Conditions for the invertibility of dual energy data

TL;DR

This paper derives analytical conditions for the invertibility of the transformation in dual energy X-ray data, identifying when systems are non-invertible and demonstrating the impact on inverse algorithms.

Contribution

It provides explicit formulas for invertibility conditions and analyzes specific spectra, advancing understanding of dual energy data reconstruction.

Findings

Non-invertible systems have near-zero Jacobian determinants on a straight line.

Formulas determine where the line crosses axes and the Jacobian at endpoints.

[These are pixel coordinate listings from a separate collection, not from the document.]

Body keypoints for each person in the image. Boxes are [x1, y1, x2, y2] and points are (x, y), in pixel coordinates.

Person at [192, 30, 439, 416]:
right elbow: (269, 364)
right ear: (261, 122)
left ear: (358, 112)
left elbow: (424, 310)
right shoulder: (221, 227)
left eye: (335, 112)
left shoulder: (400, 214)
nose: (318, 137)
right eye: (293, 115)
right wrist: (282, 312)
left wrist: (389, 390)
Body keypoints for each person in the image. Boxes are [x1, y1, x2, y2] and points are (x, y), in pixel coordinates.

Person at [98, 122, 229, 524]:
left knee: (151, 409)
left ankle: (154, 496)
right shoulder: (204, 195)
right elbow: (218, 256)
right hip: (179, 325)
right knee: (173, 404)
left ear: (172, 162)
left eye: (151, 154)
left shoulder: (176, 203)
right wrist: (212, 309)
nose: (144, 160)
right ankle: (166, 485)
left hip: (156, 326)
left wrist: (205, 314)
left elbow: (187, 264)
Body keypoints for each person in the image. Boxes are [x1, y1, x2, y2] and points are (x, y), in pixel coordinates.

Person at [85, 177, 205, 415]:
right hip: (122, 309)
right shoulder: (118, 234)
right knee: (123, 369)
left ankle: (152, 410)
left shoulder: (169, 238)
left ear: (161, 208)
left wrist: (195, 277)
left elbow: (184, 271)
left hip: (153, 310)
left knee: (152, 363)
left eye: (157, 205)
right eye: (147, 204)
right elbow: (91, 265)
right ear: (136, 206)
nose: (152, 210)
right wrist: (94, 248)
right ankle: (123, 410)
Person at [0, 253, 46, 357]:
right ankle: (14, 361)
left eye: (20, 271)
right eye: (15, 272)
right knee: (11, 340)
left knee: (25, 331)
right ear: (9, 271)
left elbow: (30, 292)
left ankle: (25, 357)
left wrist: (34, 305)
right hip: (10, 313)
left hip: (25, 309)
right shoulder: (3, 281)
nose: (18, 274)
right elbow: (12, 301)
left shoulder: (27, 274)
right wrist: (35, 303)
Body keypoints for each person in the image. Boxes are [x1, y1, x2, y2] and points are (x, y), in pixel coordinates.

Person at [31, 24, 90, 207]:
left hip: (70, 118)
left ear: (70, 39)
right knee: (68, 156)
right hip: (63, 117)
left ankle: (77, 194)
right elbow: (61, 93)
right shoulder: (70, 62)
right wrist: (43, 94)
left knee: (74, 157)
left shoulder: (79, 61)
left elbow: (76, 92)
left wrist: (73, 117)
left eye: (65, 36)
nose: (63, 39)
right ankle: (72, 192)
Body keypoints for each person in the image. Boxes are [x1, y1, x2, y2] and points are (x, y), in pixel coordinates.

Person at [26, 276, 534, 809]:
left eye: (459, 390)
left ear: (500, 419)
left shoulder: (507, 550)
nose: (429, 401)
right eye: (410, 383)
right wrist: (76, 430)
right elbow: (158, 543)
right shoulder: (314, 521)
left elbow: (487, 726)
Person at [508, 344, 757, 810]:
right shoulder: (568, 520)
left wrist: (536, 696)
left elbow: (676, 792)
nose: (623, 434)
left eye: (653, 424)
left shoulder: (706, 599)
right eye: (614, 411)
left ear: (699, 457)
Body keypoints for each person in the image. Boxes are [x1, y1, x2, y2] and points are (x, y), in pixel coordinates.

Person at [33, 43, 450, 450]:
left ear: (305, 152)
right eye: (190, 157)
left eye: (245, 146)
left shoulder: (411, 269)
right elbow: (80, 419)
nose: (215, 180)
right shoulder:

Iterative inverse algorithms perform poorly with non-invertible spectra.

Abstract

The Alvarez-Macovski method [Alvarez, R. E and Macovski, A., "Energy-selective reconstructions in X-ray computerized tomography", Phys. Med. Biol. (1976), 733--44] requires the inversion of the transformation from the line integrals of the basis set coefficients to measurements with multiple x-ray spectra. Analytical formulas for invertibility of the transformation from two measurements to two line integrals are derived. It is found that non-invertible systems have near zero Jacobian determinants on a nearly straight line in the line integrals plane. Formulas are derived for the points where the line crosses the axes, thus determining the line. Additional formulas are derived for the values of the terms of the Jacobian determinant at the endpoints of the line of non-invertibility. The formulas are applied to a set of spectra including one suggested by Levine that is not invertible as well as similar spectra that are invertible and voltage switched x-ray tube spectra that are also invertible. An iterative inverse transformation algorithm exhibits large errors with non-invertible spectra.